For many South-East Asian countries, Japan offers a vital hedge against the rival powers, as a source of capital, technology and aid. Over the past decade, Japanese foreign direct investment into asean countries has totalled $198bn, behind America’s $209bn, but beating China’s $106bn. Japanese firms covet South-East Asia’s growing markets, and policymakers see the region as a bulwark against Chinese expansionism. Sustained engagement, from mediating regional conflicts to building regional institutions, has helped Japan accumulate substantial influence. According to a survey of South-East Asian researchers, businesspeople and policymakers by the iseas-Yusof Ishak Institute in Singapore, Japan is the region’s most trusted outside partner.

https://econ.st/3TBms4X

The Japanese may have reason to invest in new methods of steel making.
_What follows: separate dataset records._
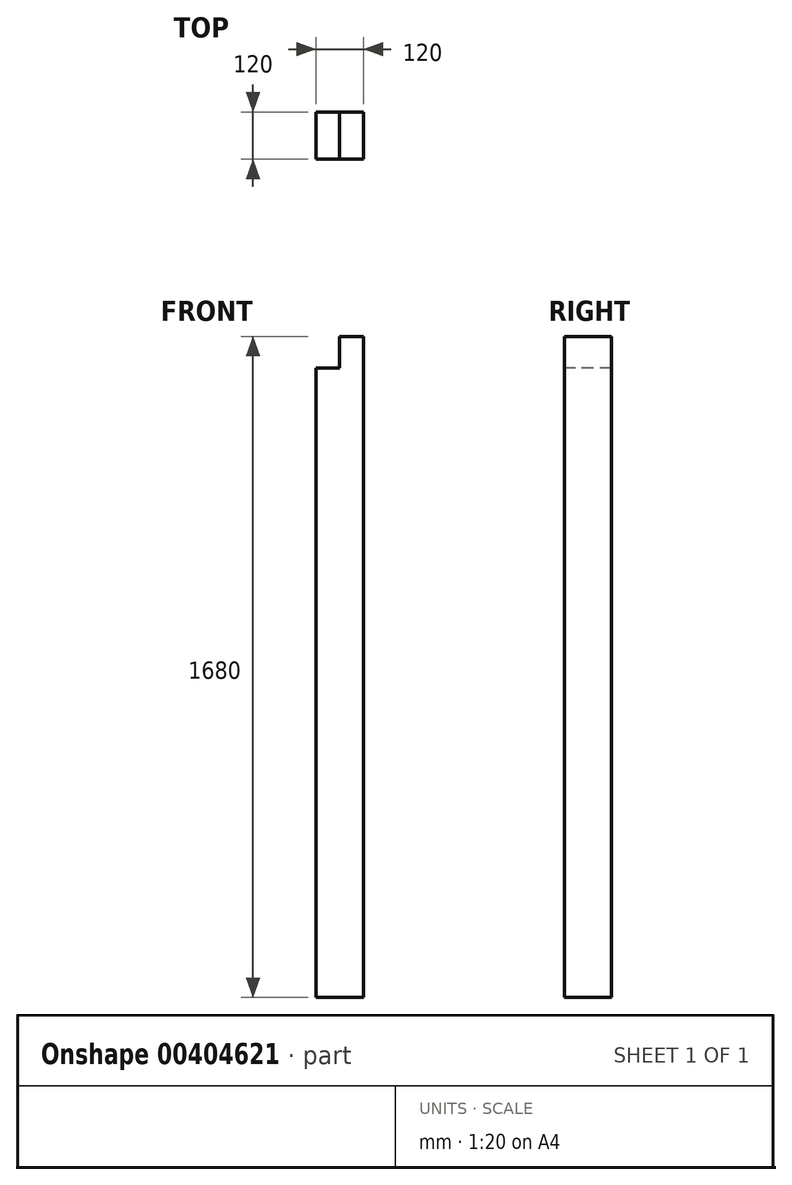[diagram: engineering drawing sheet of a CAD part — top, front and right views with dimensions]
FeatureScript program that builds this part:
annotation { "Feature Type Name" : "Feature", "Feature Type Description" : "" }
export const myFeature = defineFeature(function(context is Context, id is Id, definition is map)
    precondition{}
    {
        {
            assignVariable(context, id + "F0", {"name" : "hLounge", "anyValue" : 1600});
        }
        {
            assignVariable(context, id + "F1", {"name" : "hBalken", "anyValue" : 80});
        }
        {
            var Q0;
            Q0=qCreatedBy(makeId("Top.planeOp"),FACE);
            var sketch = newSketch(context, id + "F2", { "sketchPlane" : qUnion([Q0])});
            skLineSegment(sketch, "E0.bottom", {"start": v(-60, 60) * mm, "end": v(60, 60) * mm});
            skLineSegment(sketch, "E0.top", {"start": v(-60, -60) * mm, "end": v(60, -60) * mm});
            skLineSegment(sketch, "E0.left", {"start": v(-60, 60) * mm, "end": v(-60, -60) * mm});
            skLineSegment(sketch, "E0.right", {"start": v(60, 60) * mm, "end": v(60, -60) * mm});
            skSolve(sketch);
        }
        {
            var Q0;
            Q0=makeQuery(id+"F2.imprint","IMPRINT",FACE,{"disambiguationData":[TD([[makeQuery(id+"F2.imprint","IMPRINT",EDGE,{"derivedFrom":sQuery(id+"F2.wireOp",EDGE,"E0.bottom")}),-1.0]])]});
            extrude(context, id + "F3", {"entities" : qUnion([Q0]), "depth" : (getVariable(context, 'hLounge') + getVariable(context, 'hBalken')) * mm});
        }
        {
            var Q0;
            Q0=makeQuery(id+"F3.opExtrude","SWEPT_FACE",FACE,{"disambiguationData":[OSD([sQuery(id+"F2.wireOp",EDGE,"E0.top")])]});
            var sketch = newSketch(context, id + "F4", { "sketchPlane" : qUnion([Q0])});
            skLineSegment(sketch, "E1.bottom", {"start": v(-60, 1680) * mm, "end": v(0, 1680) * mm});
            skLineSegment(sketch, "E1.top", {"start": v(-60, 1600) * mm, "end": v(0, 1600) * mm});
            skLineSegment(sketch, "E1.left", {"start": v(-60, 1680) * mm, "end": v(-60, 1600) * mm});
            skLineSegment(sketch, "E1.right", {"start": v(0, 1680) * mm, "end": v(0, 1600) * mm});
            skSolve(sketch);
        }
        {
            var Q0;
            Q0=qSketchRegion(id+"F4",true);
            extrude(context, id + "F5", {"entities" : qUnion([Q0]), "operationType" : NewBodyOperationType.REMOVE, "endBound" : BoundingType.UP_TO_NEXT, "oppositeDirection" : true, "depth" : 25 * mm});
        }
    });
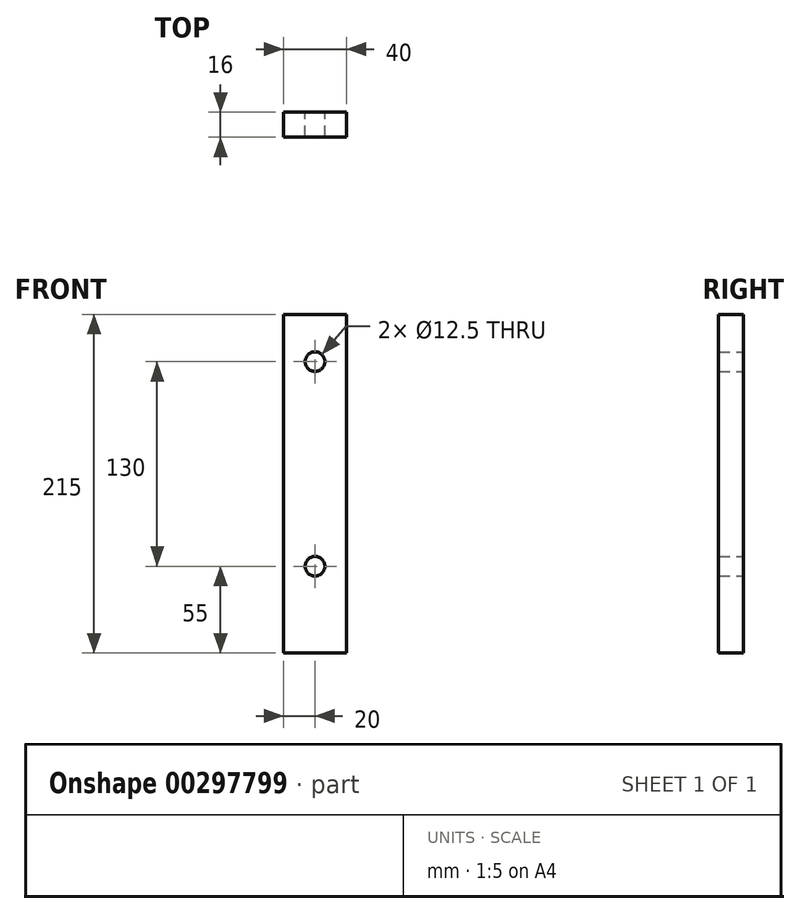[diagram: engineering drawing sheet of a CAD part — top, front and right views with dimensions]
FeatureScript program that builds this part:
annotation { "Feature Type Name" : "Feature", "Feature Type Description" : "" }
export const myFeature = defineFeature(function(context is Context, id is Id, definition is map)
    precondition{}
    {
        {
            var Q0;
            Q0=qCreatedBy(makeId("Front.planeOp"),FACE);
            var sketch = newSketch(context, id + "F0", { "sketchPlane" : qUnion([Q0])});
            skLineSegment(sketch, "E0.bottom", {"start": v(-20, 95) * mm, "end": v(20, 95) * mm});
            skLineSegment(sketch, "E0.top", {"start": v(-20, -120) * mm, "end": v(20, -120) * mm});
            skLineSegment(sketch, "E0.left", {"start": v(-20, 95) * mm, "end": v(-20, -120) * mm});
            skLineSegment(sketch, "E0.right", {"start": v(20, 95) * mm, "end": v(20, -120) * mm});
            skPoint(sketch, "E0.middle", {"position": v(0, 0) * mm});
            skCircle(sketch, "E1", {"center": v(0, 65) * mm, "radius": 6.25 * mm});
            skCircle(sketch, "E2.MirrorC", {"center": v(0, -65) * mm, "radius": 6.25 * mm});
            skSolve(sketch);
        }
        {
            var Q0;
            Q0 = qSketchRegion(id + "F0", true);
            extrude(context, id + "F1", {"entities" : qUnion([Q0]), "depth" : 16 * mm});
        }
    });
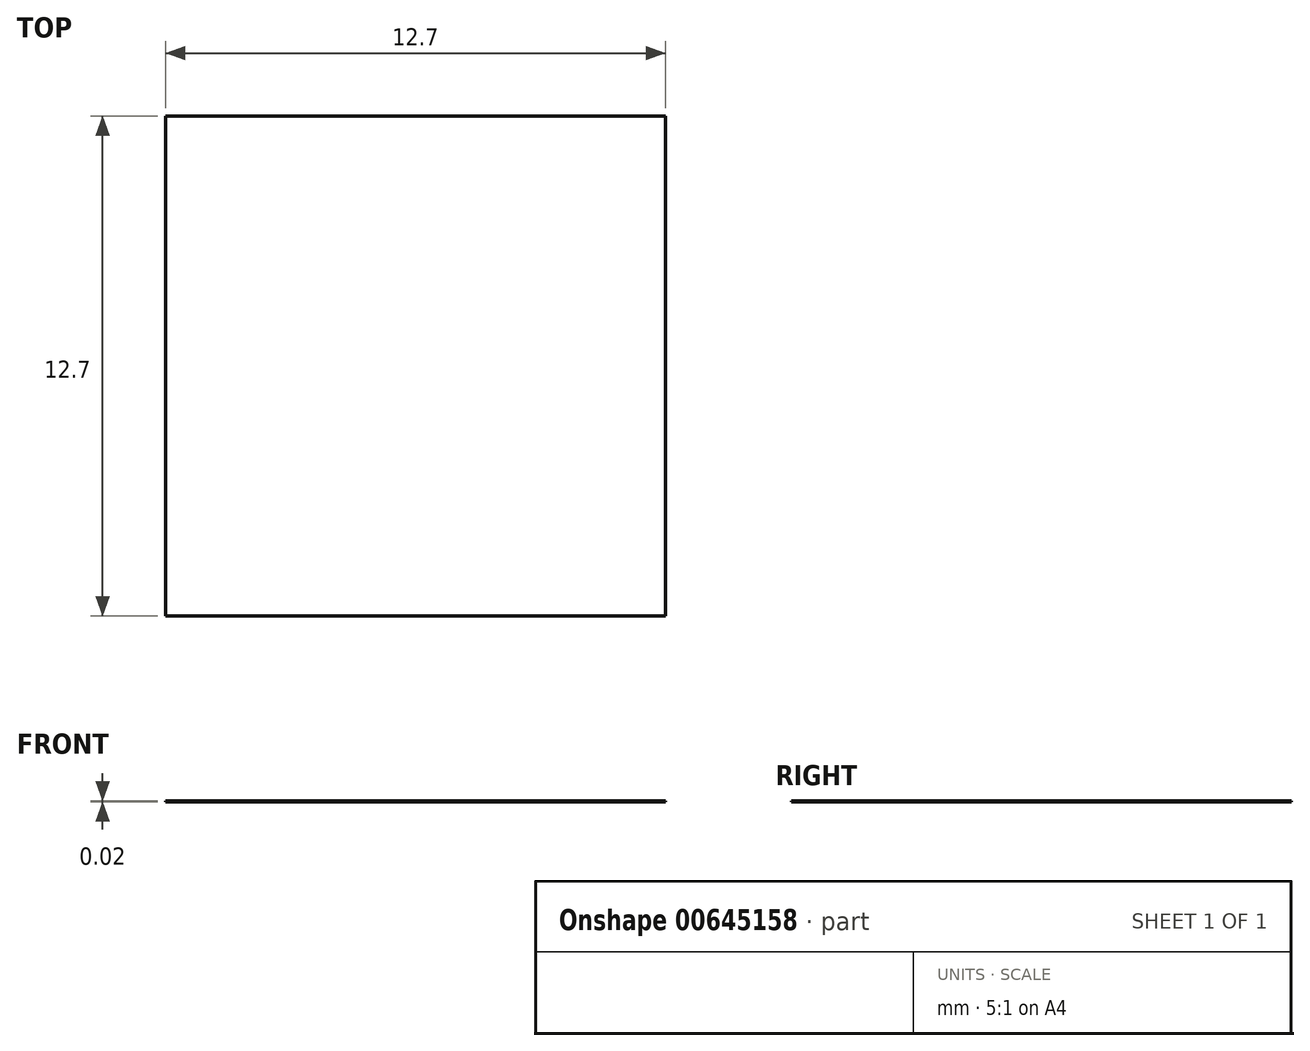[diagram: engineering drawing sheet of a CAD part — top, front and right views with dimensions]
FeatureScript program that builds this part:
annotation { "Feature Type Name" : "Feature", "Feature Type Description" : "" }
export const myFeature = defineFeature(function(context is Context, id is Id, definition is map)
    precondition{}
    {
        {
            var Q0;
            Q0=qCreatedBy(makeId("Top.planeOp"),FACE);
            var sketch = newSketch(context, id + "F0", { "sketchPlane" : qUnion([Q0])});
            skLineSegment(sketch, "E0.bottom", {"start": v(6.35, 6.35) * mm, "end": v(-6.35, 6.35) * mm});
            skLineSegment(sketch, "E0.top", {"start": v(6.35, -6.35) * mm, "end": v(-6.35, -6.35) * mm});
            skLineSegment(sketch, "E0.left", {"start": v(6.35, 6.35) * mm, "end": v(6.35, -6.35) * mm});
            skLineSegment(sketch, "E0.right", {"start": v(-6.35, 6.35) * mm, "end": v(-6.35, -6.35) * mm});
            skPoint(sketch, "E0.middle", {"position": v(0, 0) * mm});
            skSolve(sketch);
        }
        {
            var Q0;
            Q0=makeQuery(id+"F0.imprint","IMPRINT",FACE,{"disambiguationData":[TD([[makeQuery(id+"F0.imprint","IMPRINT",EDGE,{"derivedFrom":sQuery(id+"F0.wireOp",EDGE,"E0.bottom")}),1.0]])]});
            extrude(context, id + "F1", {"entities" : qUnion([Q0]), "depth" : 1 / 50.8 * mm, "offsetDistance" : 25.4 * mm});
        }
    });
Listen to this story. Enjoy more audio and podcasts on iOS or Android.
Steelmakers around the world hope to decarbonise by changing the way they pluck oxygen from iron-oxide ores. This is done using either carbon monoxide (CO) derived indirectly from coke in a blast furnace, or by “direct reduction” with syngas, a mixture of CO and hydrogen.

Both create carbon dioxide, a greenhouse gas. As a consequence, steelmaking is reckoned responsible for about 9% of man-made greenhouse-gas emissions. A widespread aspiration is thus to introduce direct reduction by hydrogen alone. The only by-product of such a reaction would be water (or rather, steam).

Clever. But, thinks Tadeu Carneiro, not clever enough. Mr Carneiro runs Boston Metal, a firm based not in Boston, but rather in Woburn, 17km to the north-west. Employing the insights of Donald Sadoway of the Massachusetts Institute of Technology, Boston Metal has created a way of separating iron from its ore by electrolysis. Instead of releasing CO2 or steam, its approach produces pure oxygen—which is not merely harmless, but actually valuable.

Electrolytic separation of metals from their oxides is not new. Aluminium is made this way. But the process uses carbon electrodes, and the oxygen liberated at the anode reacts with this carbon to generate CO2. Boston Metal employs, instead, anodes made of chromium, iron and a secret mix of other metals in an alloy that does not react with oxygen. The other electrode, the cathode, is the liquid metal itself.